Samuel encolheu os ombros, consentindo. Os homens abandonaram Corneta e os três soldados que ficaram para trás caminharam para a ponta mais longínqua da aldeia, acenderam os fósforos e colaram as chamas a várias tochas. Depois arrancaram em corrida e lançaram as tochas para dentro das palhotas, correndo sempre na direcção da saída da aldeia. Em poucos instantes o fogo alastrou, transformando as habitações cilíndricas em piras dançantes, e os três tinham já deixado Corneta quando as granadas de morteiro começaram a cair na aldeia em chamas.

"Olha para eles!", observou Isaías com um sorriso fatigado, já junto à estrada, enquanto as explosões se sucediam na aldeia, transformada num lençol de fogo e fumo. "Devem achar que somos parvos."

A Berliet com os seis feridos partiu em direcção a Tete e os comandos montaram nos restantes camiões e arrancaram com destino ao quartel do Mazoi. Os homens iam de semblante carregado, furiosos com o que acontecera e com vontade de ir atrás dos turras lá onde eles estavam a lançar os morteiros, mas permaneceram calados. A excepção era Samuel, o grande negro de Moatize, o único que verbalizava a revolta que a todos ruminava no peito.

"Filhos da puta!", rugiu em voz baixa. "Isto não vai ficar assim!"A Berliet chiou ao travar, elevando uma nova nuvem de poeira, e Angelino apeou-se de um salto logo que a viatura se imobilizou por completo e o motor se calou. Diogo, que ia ao lado, apressou-se a seguir no encalço do amigo.

"Eh pá, espera por mim!"

Sem olhar para trás, Angelino ergueu o braço e exibiu o relógio.

"é uma e um quarto da tarde!", exclamou. "Está quase na hora da reunião e um comando nunca chega atrasado."

O edifício para onde caminhavam, uma estrutura de um único piso com um telhado de zinco e um alpendre a todo o comprimento, situava-se no complexo militar da estrada à entrada de Tete. O

calor apertava, jorrando do Sol impiedoso. O ar escaldante ondulava sobre o fundo amarelo e castanho do capim que se estendia até ao horizonte, o mar de erva seca apenas cortado pela ocasional maçaniqueira ou por embondeiros colossais.

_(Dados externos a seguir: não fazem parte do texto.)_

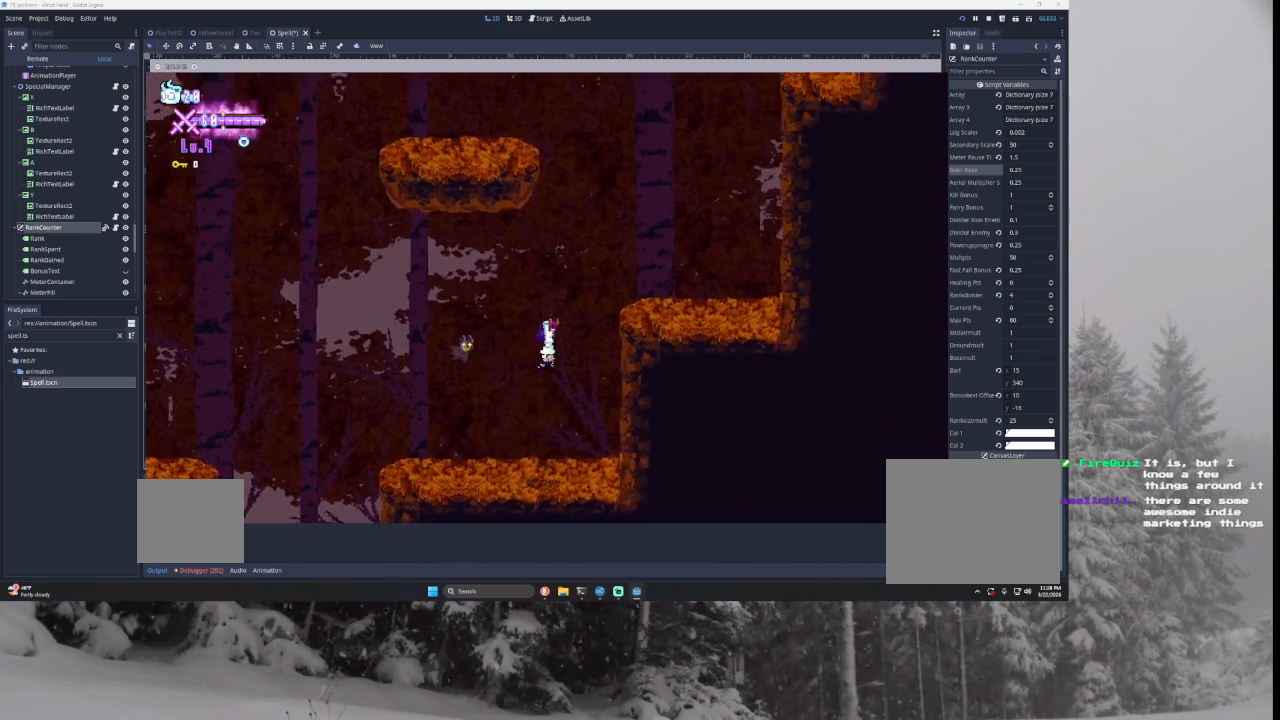
{"buttons": [], "left_stick": "right", "right_stick": "center", "events": [[333, "TRIANGLE", "up"]]}
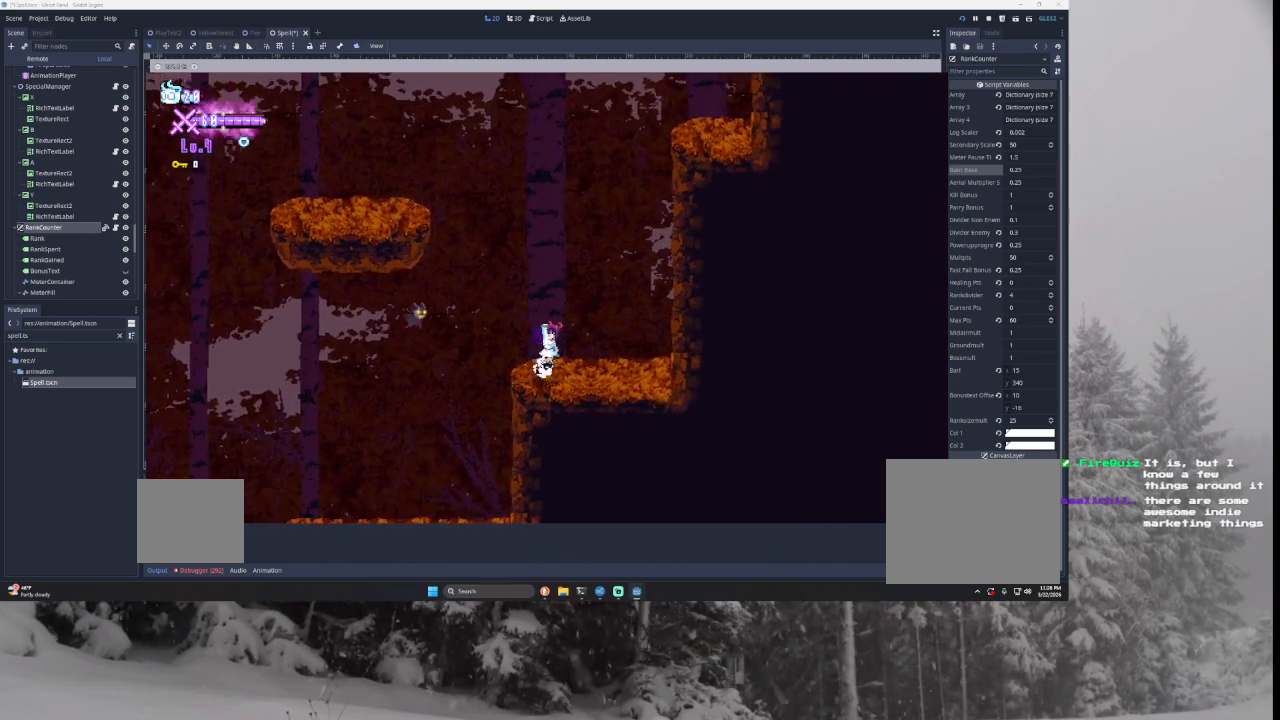
{"buttons": ["TRIANGLE"], "left_stick": "right", "right_stick": "center", "events": [[133, "TRIANGLE", "down"], [367, "TRIANGLE", "up"], [433, "TRIANGLE", "down"]]}
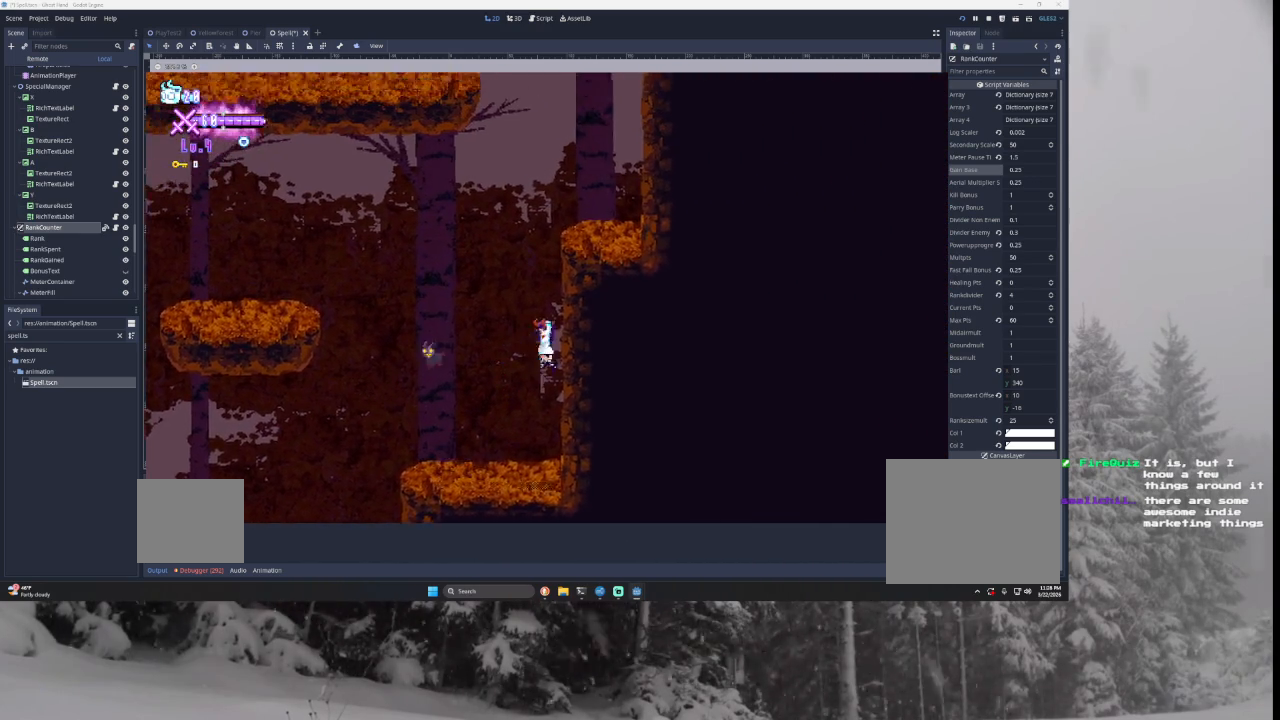
{"buttons": ["TRIANGLE"], "left_stick": "left", "right_stick": "center", "events": [[133, "TRIANGLE", "up"], [167, "left_stick", "center"], [200, "TRIANGLE", "down"], [267, "left_stick", "left"]]}
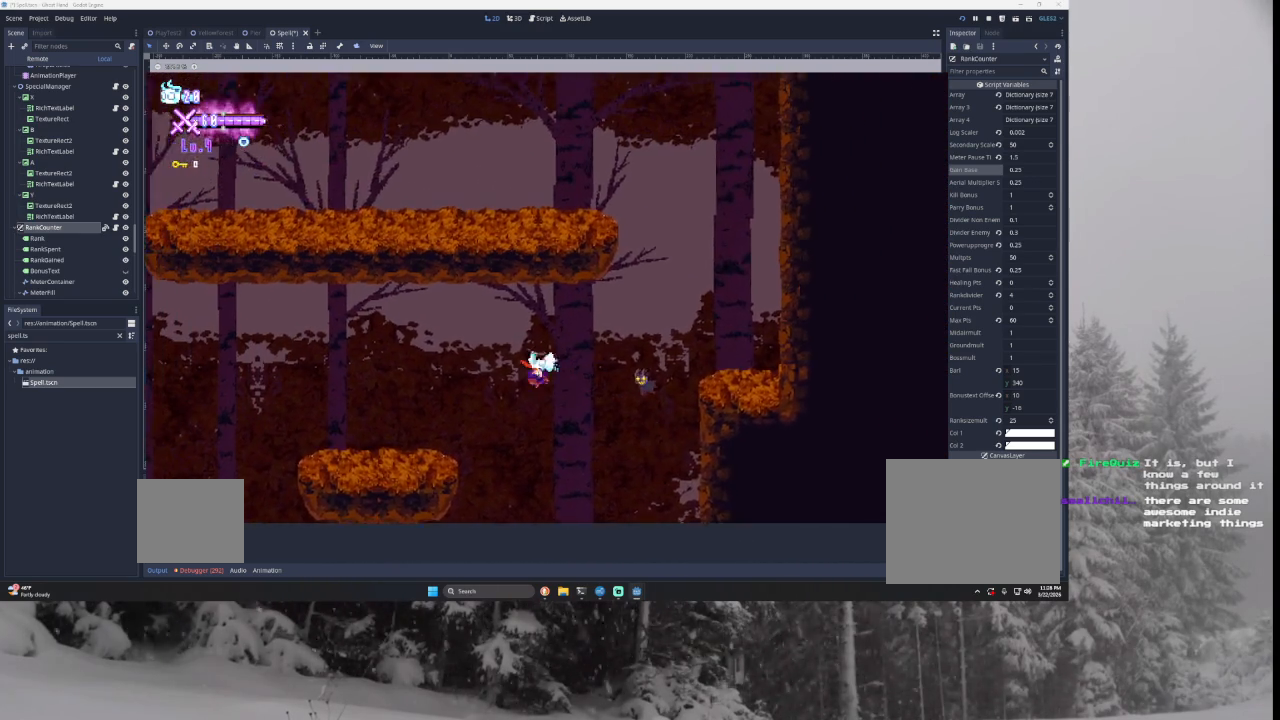
{"buttons": [], "left_stick": "left", "right_stick": "center", "events": [[100, "TRIANGLE", "up"]]}
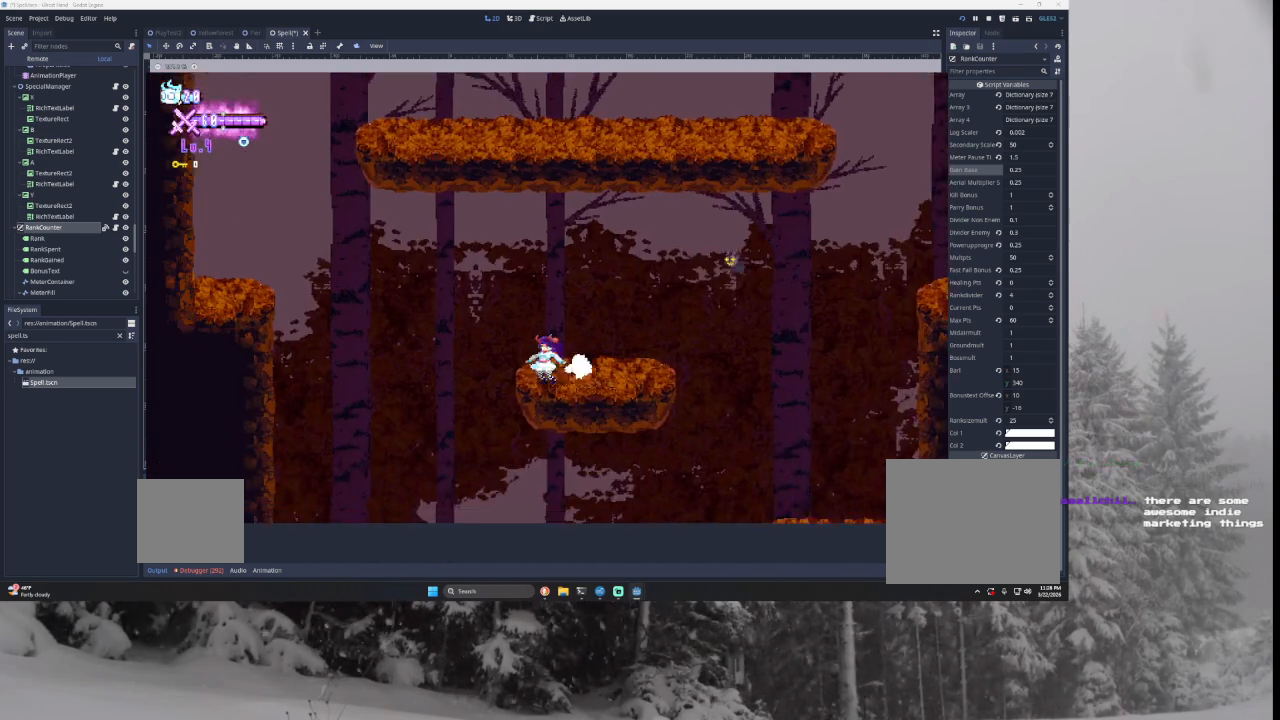
{"buttons": [], "left_stick": "left", "right_stick": "center", "events": [[67, "TRIANGLE", "down"], [433, "TRIANGLE", "up"]]}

Dos dois lados da estrada erguia-se o complexo militar da Zona Operacional de Tete, o local de onde se coordenava aguerra em todo o distrito. Era a primeira vez que Angelino tinha sido convocado para uma reunião na ZOT. Quase por hábito espiou de relance as sentinelas e os portões e não pôde deixar de se admirar com o dispositivo de segurança existente no comando militar.

"Olha para isto", exclamou quase com desdém, indicando a Diogo o portão por onde haviam entrado com a Berliet. "Bastava um grupo de comandos para tomar esta merda em dez minutos."

O amigo olhou e nada disse. Depois do que vira nas últimas semanas, não tinha a mínima dúvida de que isso era verdade. Mas também sabia que qualquer outra força suficientemente treinada e determinada que contasse com o factor surpresa poderia tomar conta do complexo, embora talvez não por muito tempo.

Entraram no edifício que lhes havia sido indicado na ZOT e sentiram o alívio da sombra. Fazia calor ali dentro, mas não era nada comparado com a fornalha que fervia no exterior. Os visitantes foram acolhidos por uma sentinela em continência e dirigiram-se à recepção. A ordenança sentada ao balcão pediu-lhes os documentos e levantou-se, fazendo-lhes sinal de que a acompanhassem no percurso até à sala de planeamento operacional.